> **YOUR OBJECTIVE**
Repeat the records below exactly from the line containing "Recorded diagnosis: Neoplasm, metastatic." to the line containing "slice (semi-automatic segmentation, software-assisted", taking in both of those lines. Drop the pictures.

Top of RECORDS TO USE

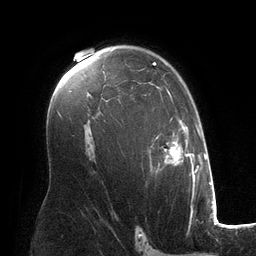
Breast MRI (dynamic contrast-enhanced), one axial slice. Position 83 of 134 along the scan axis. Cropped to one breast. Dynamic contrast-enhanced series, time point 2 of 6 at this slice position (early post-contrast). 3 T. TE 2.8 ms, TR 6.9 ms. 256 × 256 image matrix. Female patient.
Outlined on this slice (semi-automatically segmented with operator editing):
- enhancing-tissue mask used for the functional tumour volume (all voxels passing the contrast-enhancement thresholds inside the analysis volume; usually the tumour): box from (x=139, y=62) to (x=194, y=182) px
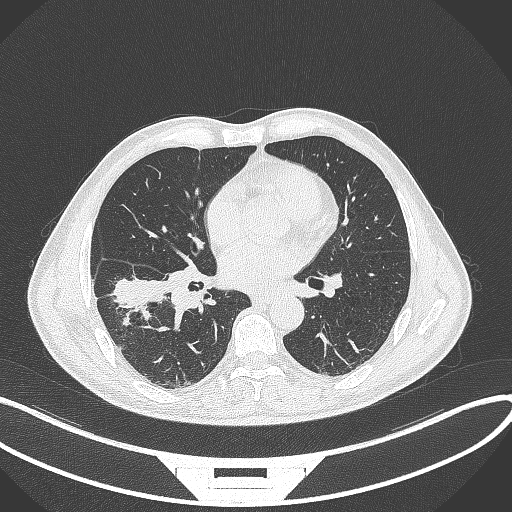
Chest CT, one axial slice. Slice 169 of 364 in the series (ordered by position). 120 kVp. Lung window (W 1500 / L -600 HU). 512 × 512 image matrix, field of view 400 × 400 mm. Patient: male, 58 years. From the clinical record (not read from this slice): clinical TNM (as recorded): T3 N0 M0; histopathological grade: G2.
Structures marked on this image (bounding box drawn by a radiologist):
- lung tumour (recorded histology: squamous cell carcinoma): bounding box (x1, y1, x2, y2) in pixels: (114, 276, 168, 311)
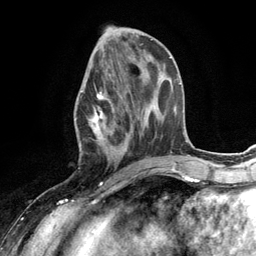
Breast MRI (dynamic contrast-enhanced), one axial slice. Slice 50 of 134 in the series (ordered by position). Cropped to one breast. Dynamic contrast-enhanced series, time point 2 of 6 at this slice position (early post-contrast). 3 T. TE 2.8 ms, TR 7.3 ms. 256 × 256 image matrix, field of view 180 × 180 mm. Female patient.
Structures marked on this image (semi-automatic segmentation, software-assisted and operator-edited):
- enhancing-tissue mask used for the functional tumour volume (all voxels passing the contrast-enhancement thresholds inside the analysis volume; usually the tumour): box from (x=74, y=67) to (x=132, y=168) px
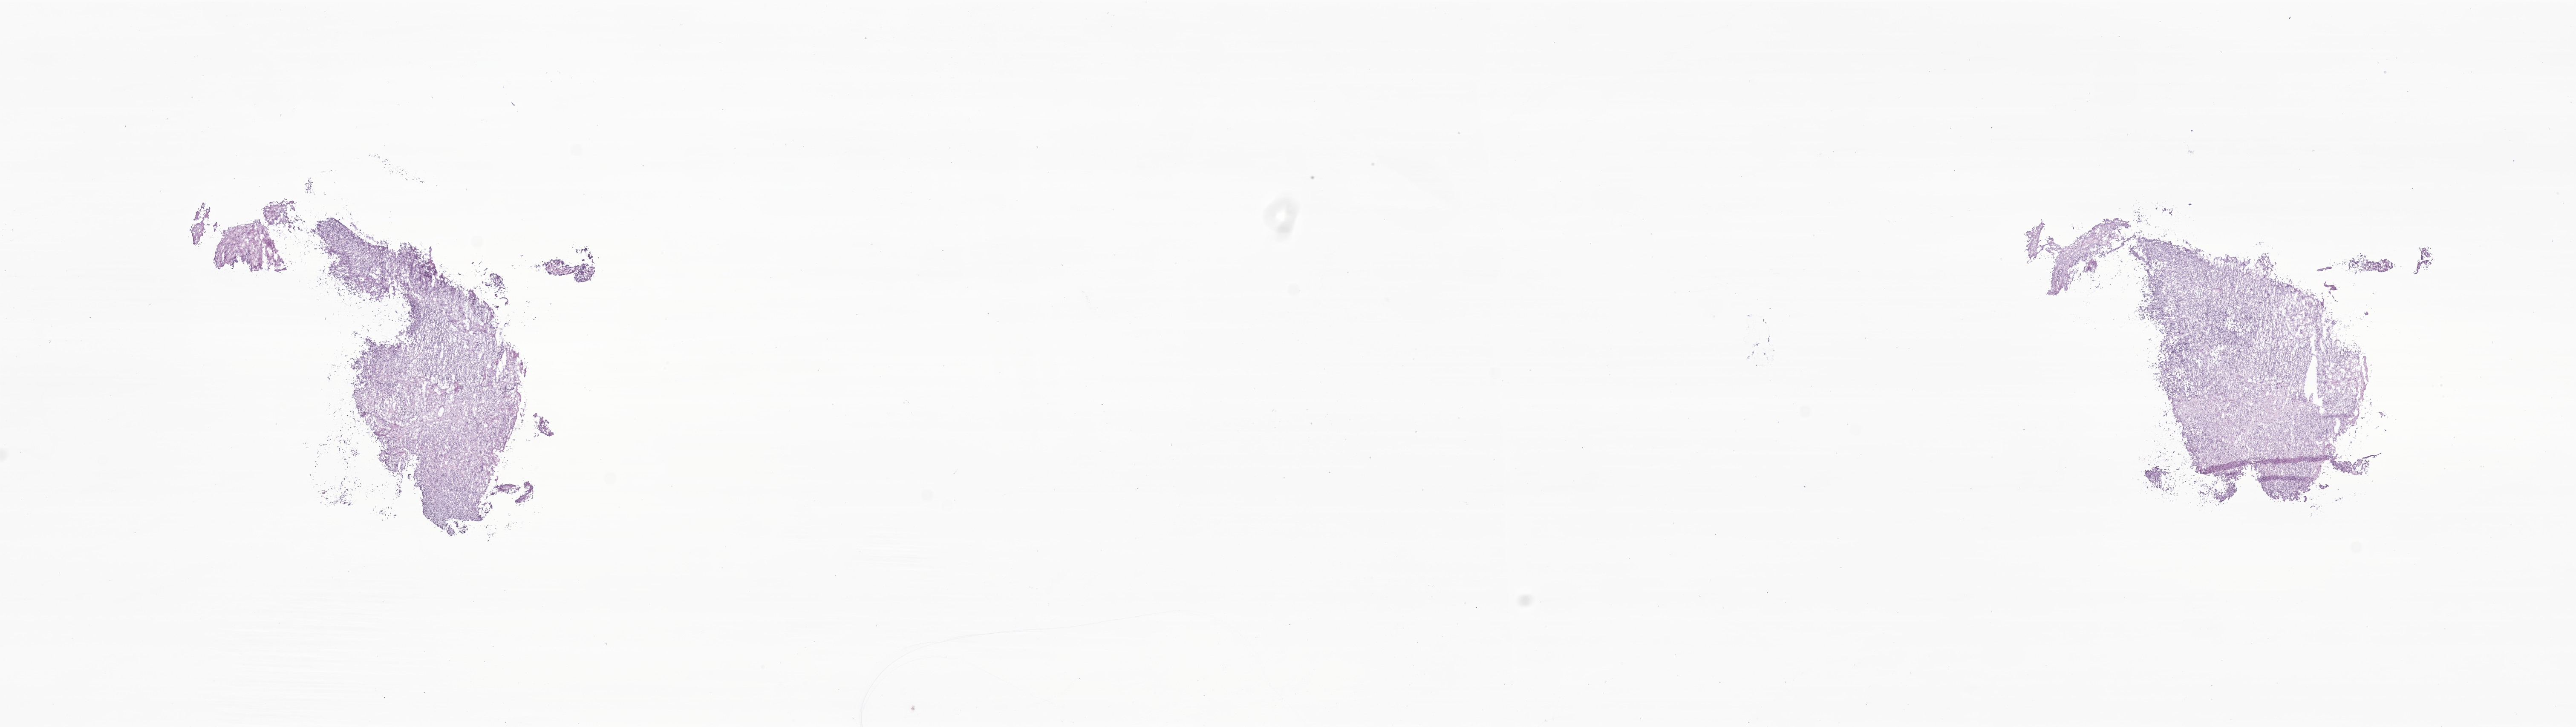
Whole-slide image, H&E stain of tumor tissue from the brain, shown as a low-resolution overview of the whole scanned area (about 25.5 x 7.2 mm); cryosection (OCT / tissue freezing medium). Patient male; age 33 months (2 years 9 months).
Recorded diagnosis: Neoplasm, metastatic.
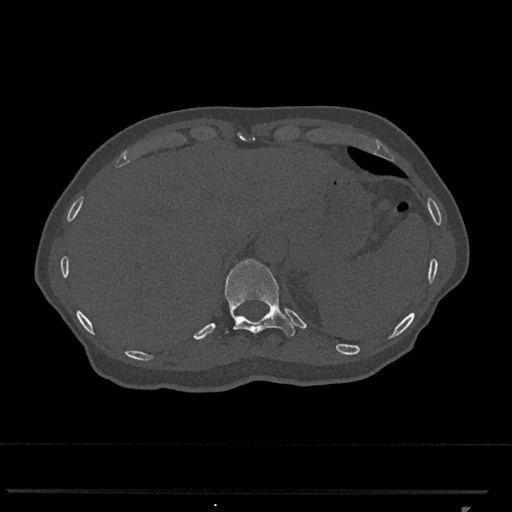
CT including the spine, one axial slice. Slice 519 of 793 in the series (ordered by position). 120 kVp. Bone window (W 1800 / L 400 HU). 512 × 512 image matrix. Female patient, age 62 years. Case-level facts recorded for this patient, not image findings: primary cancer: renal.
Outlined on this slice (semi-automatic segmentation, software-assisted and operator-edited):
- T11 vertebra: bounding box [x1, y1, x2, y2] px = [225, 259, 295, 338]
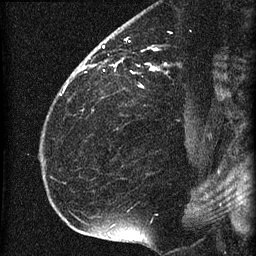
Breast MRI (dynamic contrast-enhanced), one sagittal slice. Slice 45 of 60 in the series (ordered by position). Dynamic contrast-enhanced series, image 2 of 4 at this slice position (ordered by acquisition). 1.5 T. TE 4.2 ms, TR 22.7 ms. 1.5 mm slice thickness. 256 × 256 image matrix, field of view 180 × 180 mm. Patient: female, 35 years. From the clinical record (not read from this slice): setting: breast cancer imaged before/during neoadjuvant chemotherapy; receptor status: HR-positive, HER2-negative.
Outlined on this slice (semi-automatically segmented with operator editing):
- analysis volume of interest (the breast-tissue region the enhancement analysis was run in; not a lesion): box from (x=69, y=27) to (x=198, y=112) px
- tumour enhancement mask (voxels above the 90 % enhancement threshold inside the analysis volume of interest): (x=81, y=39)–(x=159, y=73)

Bottom of RECORDS TO USE
Top of RECORDS TO USE

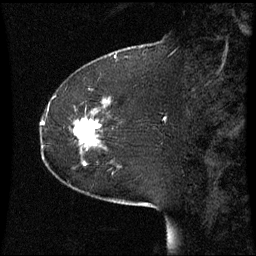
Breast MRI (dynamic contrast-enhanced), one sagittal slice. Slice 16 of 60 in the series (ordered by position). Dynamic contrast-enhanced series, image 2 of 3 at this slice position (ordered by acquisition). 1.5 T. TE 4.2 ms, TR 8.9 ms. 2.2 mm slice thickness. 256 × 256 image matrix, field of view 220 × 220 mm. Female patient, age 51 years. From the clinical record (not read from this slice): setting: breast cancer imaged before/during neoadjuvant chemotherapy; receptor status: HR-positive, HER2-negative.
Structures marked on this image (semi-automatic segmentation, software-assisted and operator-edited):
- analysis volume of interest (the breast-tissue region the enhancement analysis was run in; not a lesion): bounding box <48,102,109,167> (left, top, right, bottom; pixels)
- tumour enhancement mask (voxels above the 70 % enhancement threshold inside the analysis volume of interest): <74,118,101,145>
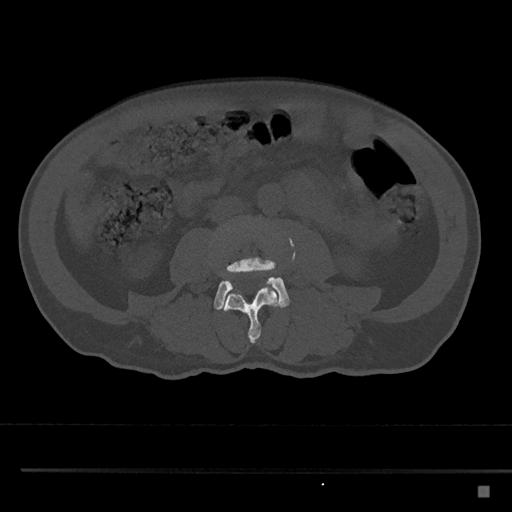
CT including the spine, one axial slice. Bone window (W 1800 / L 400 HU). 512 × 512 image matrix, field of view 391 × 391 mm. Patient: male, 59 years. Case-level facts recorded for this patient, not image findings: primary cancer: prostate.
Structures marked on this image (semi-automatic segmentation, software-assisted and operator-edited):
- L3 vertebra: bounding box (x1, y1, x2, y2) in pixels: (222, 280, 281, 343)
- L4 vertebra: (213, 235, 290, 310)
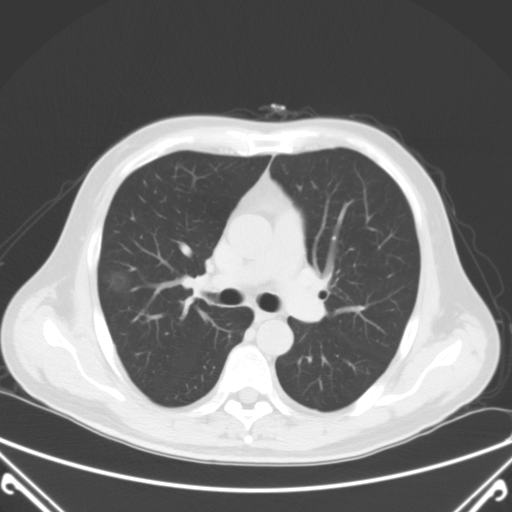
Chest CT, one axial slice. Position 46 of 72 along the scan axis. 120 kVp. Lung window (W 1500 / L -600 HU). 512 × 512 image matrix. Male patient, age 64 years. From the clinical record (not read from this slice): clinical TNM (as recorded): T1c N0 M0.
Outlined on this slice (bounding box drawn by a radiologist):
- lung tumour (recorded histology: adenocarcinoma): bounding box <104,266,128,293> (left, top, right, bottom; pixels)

Bottom of RECORDS TO USE

> **COMPLETED EXERCISE**
Recorded diagnosis: Neoplasm, metastatic.
CT including the spine, one axial slice. Slice 519 of 793 in the series (ordered by position). 120 kVp. Bone window (W 1800 / L 400 HU). 512 × 512 image matrix. Female patient, age 62 years. Case-level facts recorded for this patient, not image findings: primary cancer: renal.
Outlined on this slice (semi-automatic segmentation, software-assisted and operator-edited):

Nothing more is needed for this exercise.